The failure of two crops means that farmers had to take loans in the current sowing season. However, farmers are afraid that if the current harvest also fails because of the situation created by GST and demonetisation, there will be little options left than committing suicide. These farmers are demanding that the government must fulfil its promise of paying a Minimum Support Price that is one and half times that of their input cost. These farmers are demanding that the government must buy their next harvest at the rate of Rs 1,500 per quintal. Also, they want BJP to deliver on the promise of loan waiver. Failing which, a stark situation awaits.
The Prime Minister Crop Insurance Scheme is also lurching towards inefficiency. The insurance companies are not being able to help farmers. For the year 2016-17, in both Rabi and Kharif season, insurance companies collected a combined premium of Rs 22,345 crore from farmers and government, and covered around two hundred and fifty lakh farmers. Farmers presented loss claims to the tune of Rs 15,000 crore. Out of which only claims worth Rs 9,447 crore were passed. Out of which only Rs 7,000 crore were paid to the claimants. Needless to say the insurance companies are making a neat profit of Rs 12,900 crore.
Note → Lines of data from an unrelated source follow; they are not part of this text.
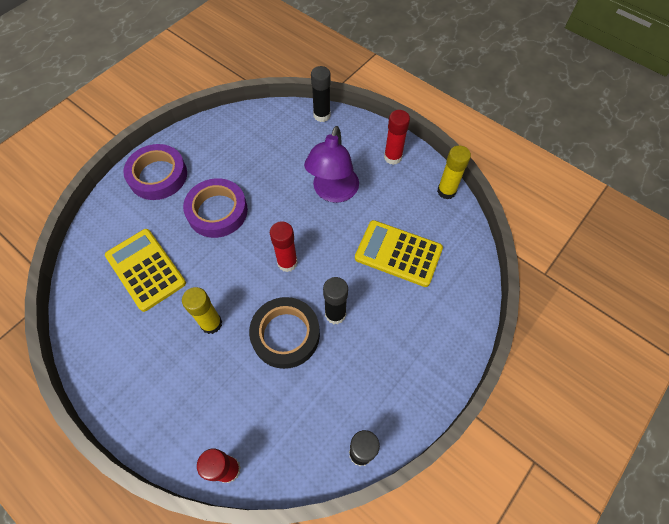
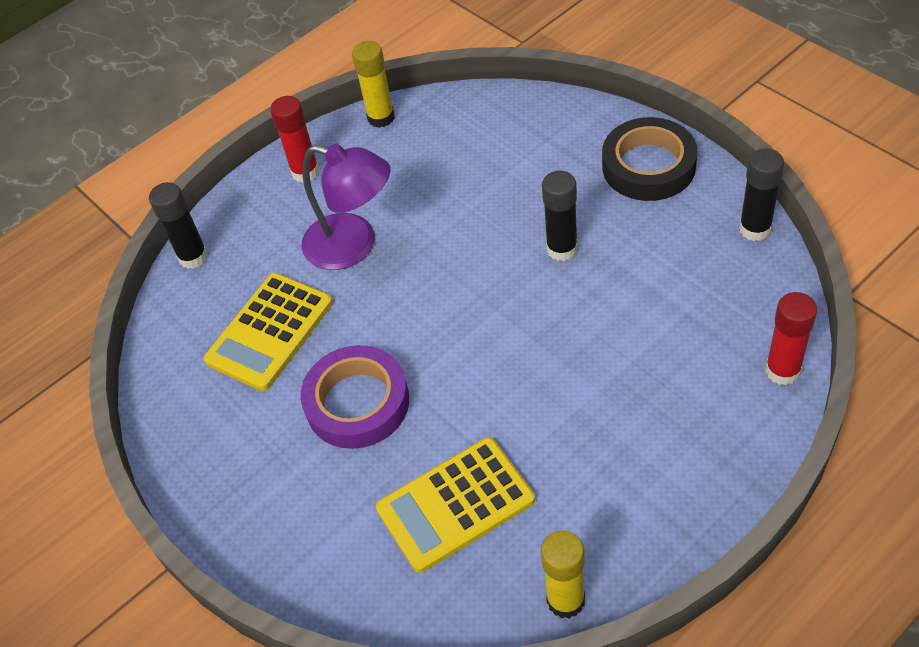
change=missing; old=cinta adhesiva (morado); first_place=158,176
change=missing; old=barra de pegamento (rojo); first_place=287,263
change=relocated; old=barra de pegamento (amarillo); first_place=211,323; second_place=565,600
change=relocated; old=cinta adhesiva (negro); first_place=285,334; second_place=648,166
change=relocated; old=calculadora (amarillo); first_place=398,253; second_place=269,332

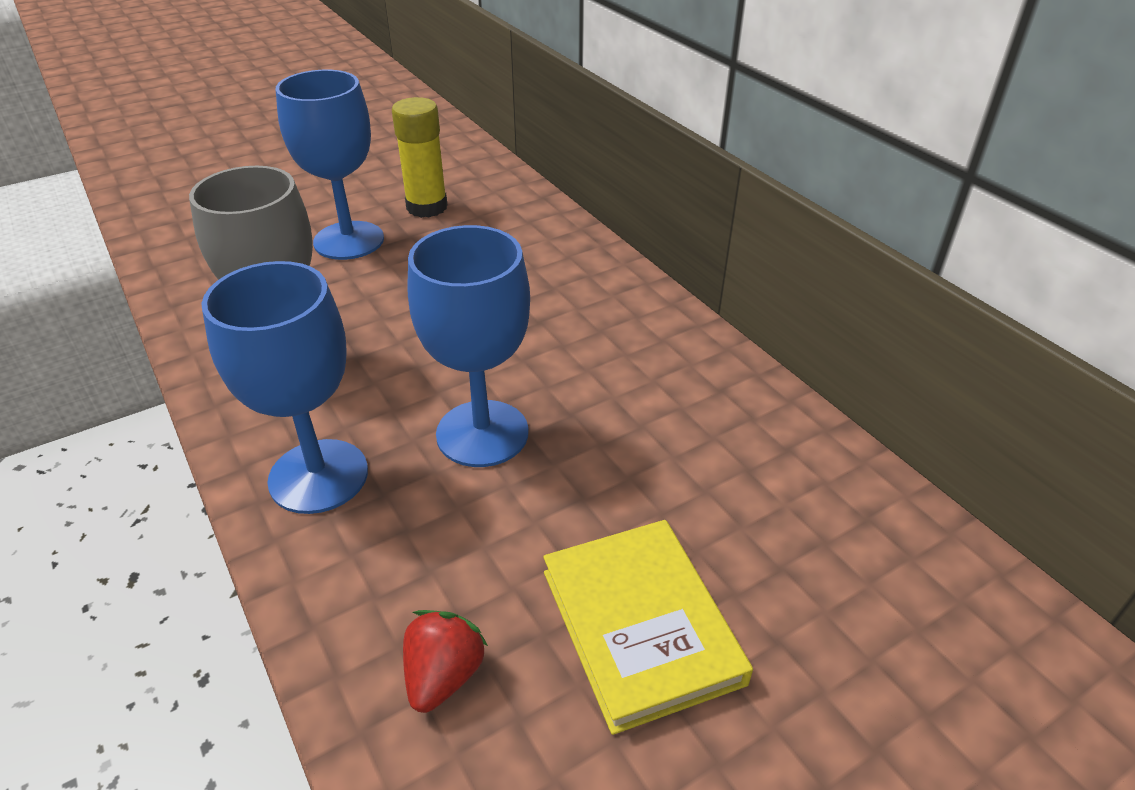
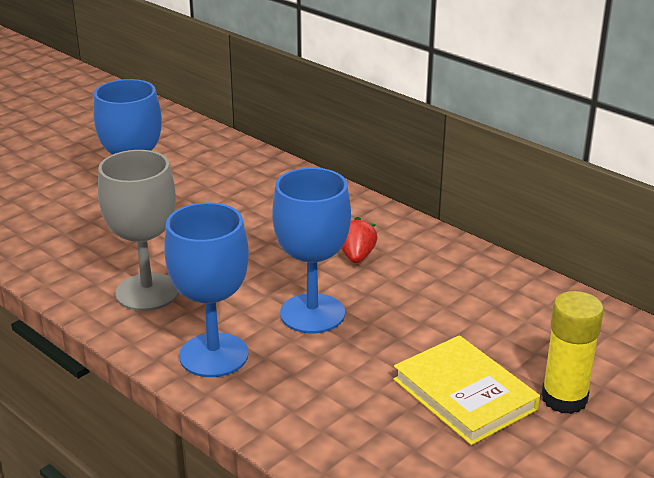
change=relocated; old=barra de pegamento (amarillo); first_place=427,207; second_place=564,398
change=relocated; old=fresa (rojo); first_place=443,675; second_place=356,256

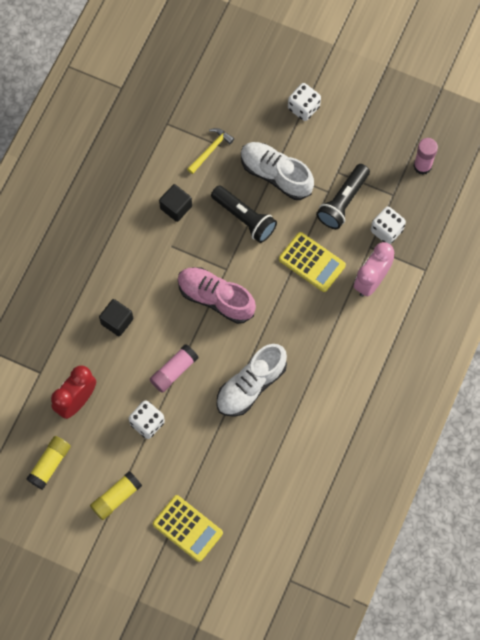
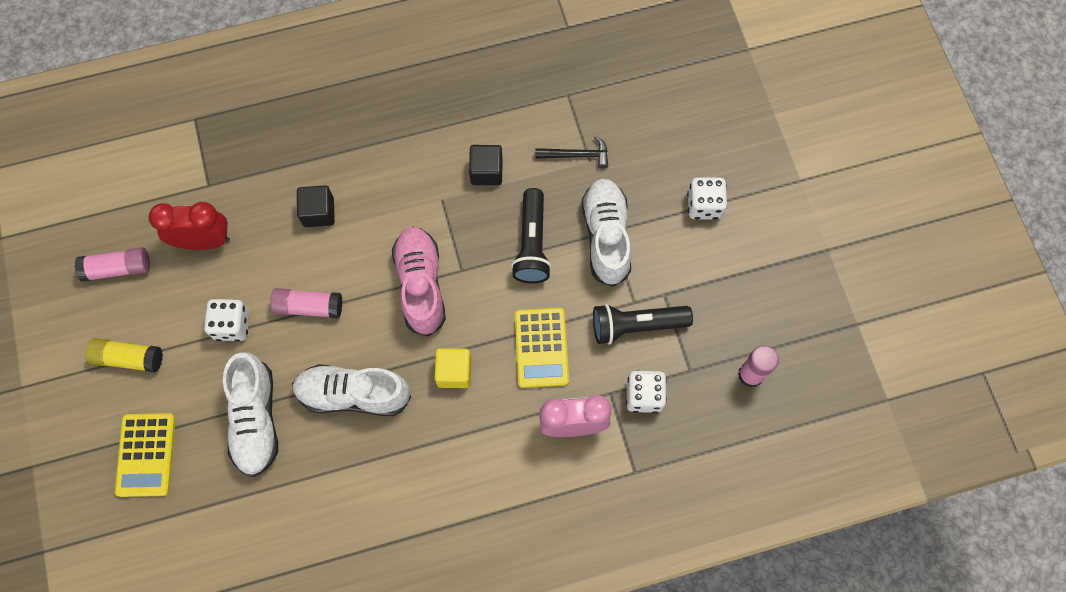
change=appeared; new=zapato (blanco); second_place=256,420
change=appeared; new=cubo (amarillo); second_place=454,372
change=colour; old=barra de pegamento (amarillo); new=barra de pegamento (rosa); first_place=50,464; second_place=118,268
change=colour; old=martillo (amarillo); new=martillo (negro); first_place=211,150; second_place=577,155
Samajwadi Party spokesperson Vandana Singh says, “Farmers who had suffered two bad harvest years of 2014 and 2015 were happy that 2016 saw a bumper production. However, everything was lost in the maddening demonetisation drive. The harvest is lost to low prices. Farmers are agitating from Maharashtra to Madhya Pradesh, and getting killed by police’s bullets. Now the rains have been below normal this year, and the distribution is skewed. This will affect production. The cycle of misery has only intensified. This will push farmers towards suicide. At this point farming in India has become even more dangerous than the infamous ‘Blue-Whale’ suicide game.”
Agriculture can no more afford to depend on god’s grace. It needs better infrastructure and more facilities. Better availability of affordable loans, irrigation facility, expansion of animal husbandry activities, better storage facilities, meaningful training and access to education.
We also need to integrate technology where better satellites that can predict accurate weather pattern needs to be launched. Accurate data on sowing trends can do away with the problem of overproduction. But more than anything else, there is a need to expand the know-how about the modern, viable means of agriculture. More and more agro-colleges need to be opened in the rural areas where farmers actually live and work.
Much work needs to be done for marginal farmers who are the worst affected. Only 6 per cent of the total farmers are getting the fair price for their products, while the majority of marginal farmers have been pushed to the edge. This is a travesty at the minimum and a tragedy at the maximum. A correction is long overdue.